[Job]: Repeat verbatim only the lines from the opening of the material below through the one that contains "I'm giving away".

[Given records]:

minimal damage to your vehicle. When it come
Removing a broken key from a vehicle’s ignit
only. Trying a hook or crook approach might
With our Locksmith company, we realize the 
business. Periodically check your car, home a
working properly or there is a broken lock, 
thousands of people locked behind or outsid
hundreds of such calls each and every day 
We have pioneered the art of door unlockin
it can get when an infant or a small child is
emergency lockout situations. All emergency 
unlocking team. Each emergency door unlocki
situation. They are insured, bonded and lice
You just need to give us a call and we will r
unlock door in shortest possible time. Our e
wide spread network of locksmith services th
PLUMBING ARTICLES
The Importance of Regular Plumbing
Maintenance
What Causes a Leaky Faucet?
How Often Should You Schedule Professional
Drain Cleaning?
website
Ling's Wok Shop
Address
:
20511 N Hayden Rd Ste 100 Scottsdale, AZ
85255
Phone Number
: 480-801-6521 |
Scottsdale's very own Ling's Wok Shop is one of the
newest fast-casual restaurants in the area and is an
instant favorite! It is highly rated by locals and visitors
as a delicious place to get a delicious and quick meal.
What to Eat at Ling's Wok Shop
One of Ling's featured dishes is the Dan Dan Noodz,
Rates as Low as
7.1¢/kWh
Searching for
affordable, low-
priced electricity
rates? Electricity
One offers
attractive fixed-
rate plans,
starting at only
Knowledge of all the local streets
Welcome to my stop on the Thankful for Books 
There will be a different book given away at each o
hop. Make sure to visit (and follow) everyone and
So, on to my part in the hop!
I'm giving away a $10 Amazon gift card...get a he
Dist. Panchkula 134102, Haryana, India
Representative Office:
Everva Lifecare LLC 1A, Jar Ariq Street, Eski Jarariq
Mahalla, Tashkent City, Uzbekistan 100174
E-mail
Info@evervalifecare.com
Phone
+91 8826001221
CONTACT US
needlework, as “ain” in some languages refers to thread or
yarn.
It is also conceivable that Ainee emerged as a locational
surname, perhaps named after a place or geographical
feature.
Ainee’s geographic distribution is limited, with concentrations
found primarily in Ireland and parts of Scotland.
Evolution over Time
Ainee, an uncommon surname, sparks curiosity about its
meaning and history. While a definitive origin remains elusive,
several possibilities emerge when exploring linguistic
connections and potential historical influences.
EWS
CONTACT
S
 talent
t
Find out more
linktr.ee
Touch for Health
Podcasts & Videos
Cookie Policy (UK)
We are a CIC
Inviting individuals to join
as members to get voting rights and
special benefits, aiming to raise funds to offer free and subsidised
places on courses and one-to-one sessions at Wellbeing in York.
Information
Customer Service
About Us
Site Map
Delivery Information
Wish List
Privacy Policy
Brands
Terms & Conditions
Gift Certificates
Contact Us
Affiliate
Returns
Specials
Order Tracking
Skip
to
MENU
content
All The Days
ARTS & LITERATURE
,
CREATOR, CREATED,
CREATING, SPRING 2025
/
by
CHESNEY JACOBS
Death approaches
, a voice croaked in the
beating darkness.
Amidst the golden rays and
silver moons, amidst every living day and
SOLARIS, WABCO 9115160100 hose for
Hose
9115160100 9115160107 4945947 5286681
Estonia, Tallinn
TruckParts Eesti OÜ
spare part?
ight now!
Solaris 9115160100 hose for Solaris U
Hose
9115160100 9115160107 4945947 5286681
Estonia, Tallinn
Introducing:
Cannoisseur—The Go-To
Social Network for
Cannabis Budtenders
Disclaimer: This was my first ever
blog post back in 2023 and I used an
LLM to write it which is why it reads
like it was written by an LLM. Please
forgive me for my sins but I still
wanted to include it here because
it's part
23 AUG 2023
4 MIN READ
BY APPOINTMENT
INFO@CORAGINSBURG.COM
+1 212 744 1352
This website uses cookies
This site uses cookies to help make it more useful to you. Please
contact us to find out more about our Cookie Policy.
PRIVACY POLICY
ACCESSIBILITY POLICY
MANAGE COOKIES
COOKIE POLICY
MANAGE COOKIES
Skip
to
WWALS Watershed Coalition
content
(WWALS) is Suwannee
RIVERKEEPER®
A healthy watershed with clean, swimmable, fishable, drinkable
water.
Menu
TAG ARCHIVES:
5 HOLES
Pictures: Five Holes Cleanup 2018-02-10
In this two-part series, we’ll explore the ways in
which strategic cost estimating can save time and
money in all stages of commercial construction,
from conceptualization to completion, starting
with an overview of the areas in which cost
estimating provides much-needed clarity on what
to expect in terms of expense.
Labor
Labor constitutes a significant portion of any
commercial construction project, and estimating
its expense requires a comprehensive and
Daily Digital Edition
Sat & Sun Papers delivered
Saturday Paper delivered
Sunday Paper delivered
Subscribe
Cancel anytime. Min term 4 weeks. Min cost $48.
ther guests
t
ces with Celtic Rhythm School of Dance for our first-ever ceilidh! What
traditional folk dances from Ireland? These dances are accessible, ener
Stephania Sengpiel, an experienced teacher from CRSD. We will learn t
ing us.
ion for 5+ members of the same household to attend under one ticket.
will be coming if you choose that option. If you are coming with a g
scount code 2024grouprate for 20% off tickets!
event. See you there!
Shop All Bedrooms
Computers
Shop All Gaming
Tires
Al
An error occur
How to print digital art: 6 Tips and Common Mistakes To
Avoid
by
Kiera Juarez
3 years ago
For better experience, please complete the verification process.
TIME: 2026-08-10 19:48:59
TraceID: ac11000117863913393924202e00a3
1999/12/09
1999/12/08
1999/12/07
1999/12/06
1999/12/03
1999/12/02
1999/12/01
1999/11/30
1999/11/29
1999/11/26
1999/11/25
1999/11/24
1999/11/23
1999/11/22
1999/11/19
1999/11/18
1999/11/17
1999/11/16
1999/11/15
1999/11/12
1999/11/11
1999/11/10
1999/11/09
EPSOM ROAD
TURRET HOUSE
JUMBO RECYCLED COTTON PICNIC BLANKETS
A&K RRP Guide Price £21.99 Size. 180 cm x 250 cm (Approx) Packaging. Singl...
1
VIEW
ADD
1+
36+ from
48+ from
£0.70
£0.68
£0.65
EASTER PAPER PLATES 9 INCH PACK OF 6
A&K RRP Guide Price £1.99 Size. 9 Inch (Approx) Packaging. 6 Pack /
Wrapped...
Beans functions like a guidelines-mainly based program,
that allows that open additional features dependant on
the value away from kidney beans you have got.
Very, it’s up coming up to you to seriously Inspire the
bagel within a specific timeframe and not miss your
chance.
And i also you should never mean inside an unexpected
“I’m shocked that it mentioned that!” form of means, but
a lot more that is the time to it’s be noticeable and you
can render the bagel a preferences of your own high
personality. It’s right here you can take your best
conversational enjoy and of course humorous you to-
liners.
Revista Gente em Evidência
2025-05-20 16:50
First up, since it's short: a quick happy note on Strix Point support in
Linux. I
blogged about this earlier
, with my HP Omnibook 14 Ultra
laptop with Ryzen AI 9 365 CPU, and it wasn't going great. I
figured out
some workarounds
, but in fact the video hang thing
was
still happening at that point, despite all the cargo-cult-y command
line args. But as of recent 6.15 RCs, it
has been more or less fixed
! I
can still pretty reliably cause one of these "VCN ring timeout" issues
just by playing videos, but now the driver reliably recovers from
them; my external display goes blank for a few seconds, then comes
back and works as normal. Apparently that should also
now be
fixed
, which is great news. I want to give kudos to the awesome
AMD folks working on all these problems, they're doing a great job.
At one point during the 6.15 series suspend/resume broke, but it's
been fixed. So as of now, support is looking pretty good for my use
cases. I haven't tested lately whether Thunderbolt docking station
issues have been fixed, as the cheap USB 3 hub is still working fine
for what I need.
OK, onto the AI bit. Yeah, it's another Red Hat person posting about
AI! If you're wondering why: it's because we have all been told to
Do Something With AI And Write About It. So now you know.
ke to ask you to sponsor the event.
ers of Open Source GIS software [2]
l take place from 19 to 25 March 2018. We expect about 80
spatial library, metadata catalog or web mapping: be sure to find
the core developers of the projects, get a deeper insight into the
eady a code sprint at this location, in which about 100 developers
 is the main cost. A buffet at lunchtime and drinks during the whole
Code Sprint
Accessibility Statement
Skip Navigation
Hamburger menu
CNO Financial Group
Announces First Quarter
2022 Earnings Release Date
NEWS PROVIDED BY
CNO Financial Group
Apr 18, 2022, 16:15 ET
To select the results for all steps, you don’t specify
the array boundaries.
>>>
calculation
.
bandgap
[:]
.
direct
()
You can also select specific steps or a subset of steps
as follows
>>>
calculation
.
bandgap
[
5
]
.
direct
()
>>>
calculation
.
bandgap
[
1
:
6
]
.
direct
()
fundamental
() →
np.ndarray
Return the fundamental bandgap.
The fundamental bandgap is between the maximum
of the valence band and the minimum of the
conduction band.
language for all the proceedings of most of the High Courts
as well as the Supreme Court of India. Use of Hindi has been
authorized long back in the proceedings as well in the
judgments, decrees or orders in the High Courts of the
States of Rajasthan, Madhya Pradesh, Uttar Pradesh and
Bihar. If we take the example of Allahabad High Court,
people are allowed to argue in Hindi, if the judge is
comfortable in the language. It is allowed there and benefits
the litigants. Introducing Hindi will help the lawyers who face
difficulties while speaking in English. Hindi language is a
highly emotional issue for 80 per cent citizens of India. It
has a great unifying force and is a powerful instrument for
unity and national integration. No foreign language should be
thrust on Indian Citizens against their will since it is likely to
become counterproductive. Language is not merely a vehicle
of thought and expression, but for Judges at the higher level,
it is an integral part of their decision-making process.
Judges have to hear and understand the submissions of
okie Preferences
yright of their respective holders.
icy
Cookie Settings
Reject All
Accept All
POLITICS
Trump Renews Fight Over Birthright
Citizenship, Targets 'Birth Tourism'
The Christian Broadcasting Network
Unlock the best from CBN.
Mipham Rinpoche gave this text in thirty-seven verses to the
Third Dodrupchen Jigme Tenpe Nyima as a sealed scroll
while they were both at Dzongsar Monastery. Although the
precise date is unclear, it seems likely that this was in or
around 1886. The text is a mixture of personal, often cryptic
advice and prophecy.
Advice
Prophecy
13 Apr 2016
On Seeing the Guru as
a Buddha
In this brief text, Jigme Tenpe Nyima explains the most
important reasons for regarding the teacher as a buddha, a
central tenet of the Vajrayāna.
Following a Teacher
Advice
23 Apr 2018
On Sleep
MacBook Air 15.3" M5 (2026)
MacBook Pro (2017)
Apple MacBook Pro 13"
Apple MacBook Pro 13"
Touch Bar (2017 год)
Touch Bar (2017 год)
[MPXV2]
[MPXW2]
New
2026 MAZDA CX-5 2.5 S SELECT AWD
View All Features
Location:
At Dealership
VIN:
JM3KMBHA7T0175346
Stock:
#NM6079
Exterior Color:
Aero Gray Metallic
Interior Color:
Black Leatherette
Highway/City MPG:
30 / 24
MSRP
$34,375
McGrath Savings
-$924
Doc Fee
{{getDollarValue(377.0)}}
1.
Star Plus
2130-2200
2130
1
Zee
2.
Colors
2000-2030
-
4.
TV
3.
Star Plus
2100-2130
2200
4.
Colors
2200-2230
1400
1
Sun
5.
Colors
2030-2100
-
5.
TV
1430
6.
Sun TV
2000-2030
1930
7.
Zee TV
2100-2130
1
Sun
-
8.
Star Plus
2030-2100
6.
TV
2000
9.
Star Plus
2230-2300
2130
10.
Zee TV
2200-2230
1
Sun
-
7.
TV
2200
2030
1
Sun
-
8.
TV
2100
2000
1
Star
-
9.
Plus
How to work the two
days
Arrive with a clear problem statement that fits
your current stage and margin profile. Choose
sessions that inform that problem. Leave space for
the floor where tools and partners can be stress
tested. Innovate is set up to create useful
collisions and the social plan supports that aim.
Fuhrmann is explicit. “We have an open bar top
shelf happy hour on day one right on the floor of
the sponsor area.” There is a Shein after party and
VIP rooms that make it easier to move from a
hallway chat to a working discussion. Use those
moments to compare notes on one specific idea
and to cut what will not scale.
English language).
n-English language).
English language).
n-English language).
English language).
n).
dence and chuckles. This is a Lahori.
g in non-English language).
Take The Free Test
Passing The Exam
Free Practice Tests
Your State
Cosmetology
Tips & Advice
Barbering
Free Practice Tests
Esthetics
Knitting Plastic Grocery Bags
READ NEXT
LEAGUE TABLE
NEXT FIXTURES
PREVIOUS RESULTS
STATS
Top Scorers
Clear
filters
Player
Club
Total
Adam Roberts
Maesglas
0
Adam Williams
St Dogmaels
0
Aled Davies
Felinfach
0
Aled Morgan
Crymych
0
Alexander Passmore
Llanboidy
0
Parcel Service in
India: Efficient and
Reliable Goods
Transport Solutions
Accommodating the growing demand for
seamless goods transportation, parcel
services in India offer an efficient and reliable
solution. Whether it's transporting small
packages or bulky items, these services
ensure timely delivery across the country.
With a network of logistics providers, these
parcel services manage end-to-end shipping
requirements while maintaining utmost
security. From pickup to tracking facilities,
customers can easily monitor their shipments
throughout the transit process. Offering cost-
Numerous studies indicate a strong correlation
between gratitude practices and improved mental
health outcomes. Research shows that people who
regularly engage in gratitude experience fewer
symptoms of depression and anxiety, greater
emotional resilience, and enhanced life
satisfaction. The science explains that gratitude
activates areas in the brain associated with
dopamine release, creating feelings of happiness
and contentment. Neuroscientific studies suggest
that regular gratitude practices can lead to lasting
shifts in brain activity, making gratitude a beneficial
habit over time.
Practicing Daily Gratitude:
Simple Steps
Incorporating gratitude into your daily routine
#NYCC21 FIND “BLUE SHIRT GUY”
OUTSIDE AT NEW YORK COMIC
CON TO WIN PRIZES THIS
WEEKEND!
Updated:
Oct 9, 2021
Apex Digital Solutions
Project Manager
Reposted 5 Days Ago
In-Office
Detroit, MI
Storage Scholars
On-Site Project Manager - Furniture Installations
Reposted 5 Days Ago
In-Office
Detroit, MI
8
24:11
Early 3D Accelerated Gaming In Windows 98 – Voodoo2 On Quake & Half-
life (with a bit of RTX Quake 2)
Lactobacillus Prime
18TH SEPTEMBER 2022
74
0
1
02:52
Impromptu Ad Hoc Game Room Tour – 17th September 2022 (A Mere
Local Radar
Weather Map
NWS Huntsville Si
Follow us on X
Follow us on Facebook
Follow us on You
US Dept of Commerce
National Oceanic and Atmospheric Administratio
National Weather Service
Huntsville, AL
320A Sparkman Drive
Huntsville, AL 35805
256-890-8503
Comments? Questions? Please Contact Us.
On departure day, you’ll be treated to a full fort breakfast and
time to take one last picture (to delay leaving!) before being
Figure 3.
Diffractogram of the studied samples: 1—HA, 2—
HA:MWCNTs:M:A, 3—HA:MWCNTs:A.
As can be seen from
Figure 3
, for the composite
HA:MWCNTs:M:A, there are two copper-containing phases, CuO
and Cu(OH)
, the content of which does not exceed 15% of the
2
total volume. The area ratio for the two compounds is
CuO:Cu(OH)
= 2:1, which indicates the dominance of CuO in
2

[Solution to this task]:
minimal damage to your vehicle. When it come
Removing a broken key from a vehicle’s ignit
only. Trying a hook or crook approach might
With our Locksmith company, we realize the 
business. Periodically check your car, home a
working properly or there is a broken lock, 
thousands of people locked behind or outsid
hundreds of such calls each and every day 
We have pioneered the art of door unlockin
it can get when an infant or a small child is
emergency lockout situations. All emergency 
unlocking team. Each emergency door unlocki
situation. They are insured, bonded and lice
You just need to give us a call and we will r
unlock door in shortest possible time. Our e
wide spread network of locksmith services th
PLUMBING ARTICLES
The Importance of Regular Plumbing
Maintenance
What Causes a Leaky Faucet?
How Often Should You Schedule Professional
Drain Cleaning?
website
Ling's Wok Shop
Address
:
20511 N Hayden Rd Ste 100 Scottsdale, AZ
85255
Phone Number
: 480-801-6521 |
Scottsdale's very own Ling's Wok Shop is one of the
newest fast-casual restaurants in the area and is an
instant favorite! It is highly rated by locals and visitors
as a delicious place to get a delicious and quick meal.
What to Eat at Ling's Wok Shop
One of Ling's featured dishes is the Dan Dan Noodz,
Rates as Low as
7.1¢/kWh
Searching for
affordable, low-
priced electricity
rates? Electricity
One offers
attractive fixed-
rate plans,
starting at only
Knowledge of all the local streets
Welcome to my stop on the Thankful for Books 
There will be a different book given away at each o
hop. Make sure to visit (and follow) everyone and
So, on to my part in the hop!
I'm giving away a $10 Amazon gift card...get a he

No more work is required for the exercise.